TASK ITEM
Set down the entries exactly. No line may differ from its source.

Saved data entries
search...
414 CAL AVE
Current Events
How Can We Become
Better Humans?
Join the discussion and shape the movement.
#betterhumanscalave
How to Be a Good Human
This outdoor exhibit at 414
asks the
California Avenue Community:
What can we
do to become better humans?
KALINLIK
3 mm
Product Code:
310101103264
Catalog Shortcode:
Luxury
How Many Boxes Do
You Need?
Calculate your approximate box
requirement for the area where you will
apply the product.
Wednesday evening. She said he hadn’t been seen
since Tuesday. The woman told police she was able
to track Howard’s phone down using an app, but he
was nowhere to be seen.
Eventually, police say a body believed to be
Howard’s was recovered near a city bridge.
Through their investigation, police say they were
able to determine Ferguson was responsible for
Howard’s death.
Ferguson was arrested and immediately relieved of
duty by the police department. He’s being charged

OUTPUT FOR THIS TASK
search...
414 CAL AVE
Current Events
How Can We Become
Better Humans?
Join the discussion and shape the movement.
#betterhumanscalave
How to Be a Good Human
This outdoor exhibit at 414
asks the
California Avenue Community:
What can we
do to become better humans?
KALINLIK
3 mm
Product Code:
310101103264
Catalog Shortcode:
Luxury
How Many Boxes Do
You Need?
Calculate your approximate box
requirement for the area where you will
apply the product.
Wednesday evening. She said he hadn’t been seen
since Tuesday. The woman told police she was able
to track Howard’s phone down using an app, but he
was nowhere to be seen.
Eventually, police say a body believed to be
Howard’s was recovered near a city bridge.
Through their investigation, police say they were
able to determine Ferguson was responsible for
Howard’s death.
Ferguson was arrested and immediately relieved of
duty by the police department. He’s being charged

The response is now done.